• **WORK REQUEST**: Find the word "bottom" below. Copy each line that has it.

• **Stored data**:
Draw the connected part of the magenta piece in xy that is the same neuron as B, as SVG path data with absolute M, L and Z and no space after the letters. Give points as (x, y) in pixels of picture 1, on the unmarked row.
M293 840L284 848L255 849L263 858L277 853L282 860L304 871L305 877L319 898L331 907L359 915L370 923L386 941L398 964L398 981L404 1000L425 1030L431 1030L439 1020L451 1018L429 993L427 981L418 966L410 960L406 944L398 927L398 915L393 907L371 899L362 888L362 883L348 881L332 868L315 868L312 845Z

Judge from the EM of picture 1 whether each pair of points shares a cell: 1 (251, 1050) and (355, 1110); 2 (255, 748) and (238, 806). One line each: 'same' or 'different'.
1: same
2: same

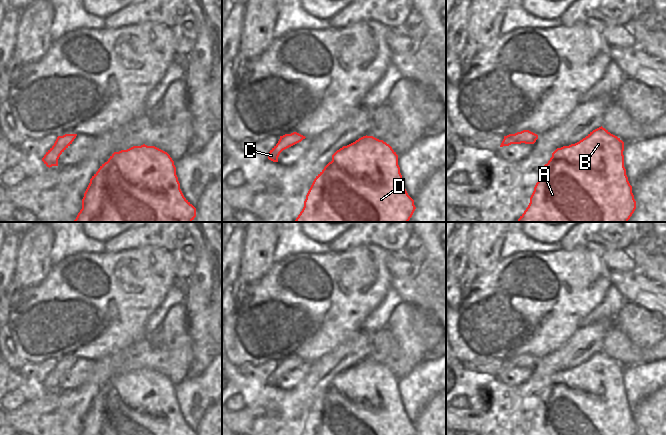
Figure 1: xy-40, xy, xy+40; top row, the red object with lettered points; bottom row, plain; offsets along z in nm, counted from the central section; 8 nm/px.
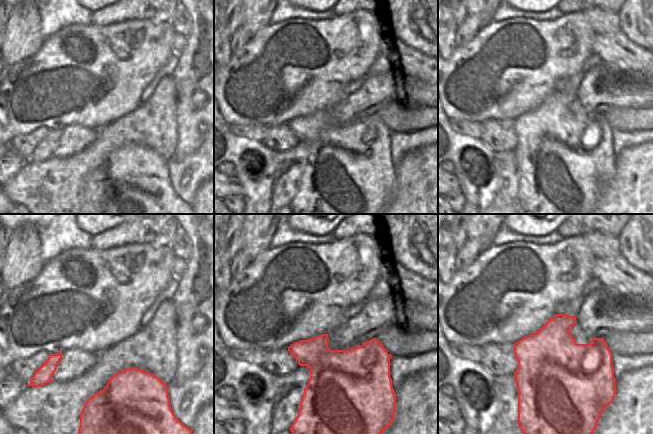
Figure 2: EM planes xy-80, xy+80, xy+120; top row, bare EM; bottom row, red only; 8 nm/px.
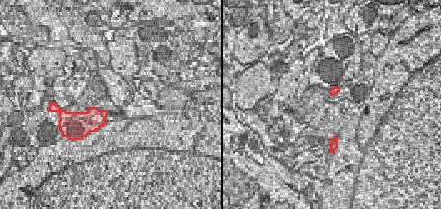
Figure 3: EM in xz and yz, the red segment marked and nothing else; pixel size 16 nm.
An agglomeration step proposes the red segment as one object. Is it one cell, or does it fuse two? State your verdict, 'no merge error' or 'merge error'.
no merge error

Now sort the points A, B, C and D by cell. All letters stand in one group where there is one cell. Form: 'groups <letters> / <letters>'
groups A B C D

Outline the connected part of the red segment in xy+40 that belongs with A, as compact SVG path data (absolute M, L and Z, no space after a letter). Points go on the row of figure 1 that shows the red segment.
M602 126L575 144L557 148L542 169L530 203L518 222L628 222L636 209L624 167L624 142Z

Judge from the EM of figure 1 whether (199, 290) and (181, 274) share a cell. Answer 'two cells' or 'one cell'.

• **ANSWER TO THE EXERCISE**:
Figure 1: xy-40, xy, xy+40; top row, the red object with lettered points; bottom row, plain; offsets along z in nm, counted from the central section; 8 nm/px.
Figure 2: EM planes xy-80, xy+80, xy+120; top row, bare EM; bottom row, red only; 8 nm/px.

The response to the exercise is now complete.